How does AI fit into modern building operations and PropTech stacks?

AI increasingly powers predictive controls, fault detection, and optimization across HVAC, lighting, and access systems within platforms offered by Siemens, Johnson Controls, and Schneider Electric. Cloud infrastructure from Microsoft Azure, Google Cloud, and AWS enables scalable model training and inference, while governance requirements ensure explainability and auditability. Analysts at Gartner and Forrester note that customers favor AI embedded within end-to-end workflows tied to digital twins rather than standalone algorithms, improving time-to-value and operational consistency.

What best practices help enterprises move from pilot to scale?
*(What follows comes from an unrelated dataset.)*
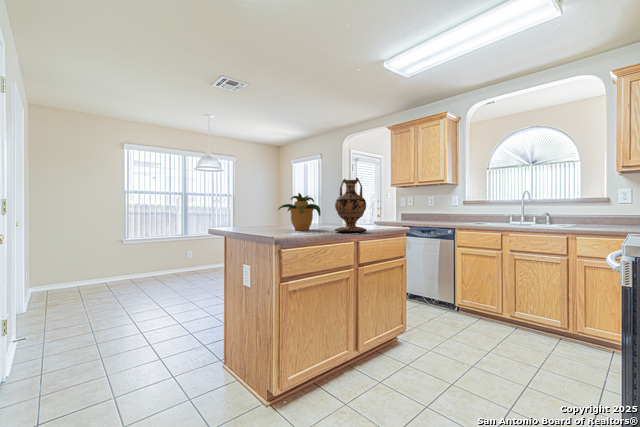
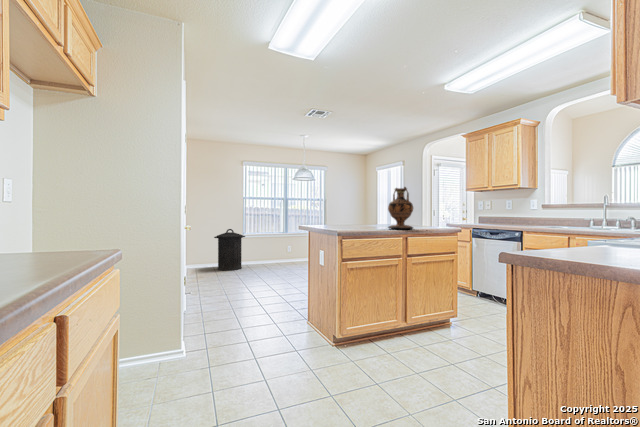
potted plant: present [278,193,321,230] -> none [347,198,382,227]
trash can: none [79,233,129,289] -> present [214,229,245,271]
Successful programs follow a phased architecture that standardizes data ingestion and tagging, establishes a portfolio data layer, and deploys operational digital twins for critical assets. Integrations with IWMS platforms like MRI Software and Yardi align maintenance, space, and asset workflows with real-time telemetry. Cloud identity, logging, and encryption features in Azure, Google Cloud, and AWS support security and compliance. Organizations also invest in change management, role-based training, and governance to embed new workflows into day-to-day operations.

Where do IWMS and construction tools fit in the PropTech ecosystem?

IWMS platforms from MRI Software and Yardi provide the system of record for leases, spaces, and maintenance, and increasingly integrate with building data layers to inform operational decisions. Construction platforms like Autodesk and Procore facilitate BIM-to-operations handover, ensuring asset metadata and documentation flow into CMMS and digital twin environments. This interoperability helps owners and occupiers align capital planning with operational performance, reducing lifecycle costs and improving regulatory reporting quality across portfolios.

What risks and governance requirements should PropTech teams address?

Security and compliance are front and center. Teams should implement zero-trust principles, align with SOC 2 and ISO 27001, and ensure data lineage and access controls for ESG reporting. Open APIs and standardized schemas reduce integration risk and vendor lock-in. According to Gartner and JLL, enterprises that treat governance as a foundational design principle achieve faster scale and better outcomes. Cloud-native controls in Azure, Google Cloud, and AWS simplify audit readiness while supporting regional regulatory requirements.